(Data for analysis begins)

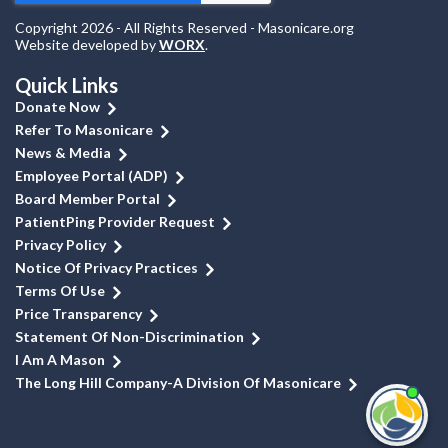
Copyright 2026 - All Rights Reserved - Masonicare.org
Website developed by
WORX
.
Quick Links
Donate Now
Refer To Masonicare
News & Media
Employee Portal (ADP)
Board Member Portal
PatientPing Provider Request
Privacy Policy
Notice Of Privacy Practices
Terms Of Use
Price Transparency
Statement Of Non-Discrimination
I Am A Mason
The Long Hill Company-A Division Of Masonicare
I'm
ne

(Data for analysis ends)

**What needs to be done**
All of the data above needs to be retyped exactly, with the pictures removed.

**Reply**
Copyright 2026 - All Rights Reserved - Masonicare.org
Website developed by
WORX
.
Quick Links
Donate Now
Refer To Masonicare
News & Media
Employee Portal (ADP)
Board Member Portal
PatientPing Provider Request
Privacy Policy
Notice Of Privacy Practices
Terms Of Use
Price Transparency
Statement Of Non-Discrimination
I Am A Mason
The Long Hill Company-A Division Of Masonicare
I'm
ne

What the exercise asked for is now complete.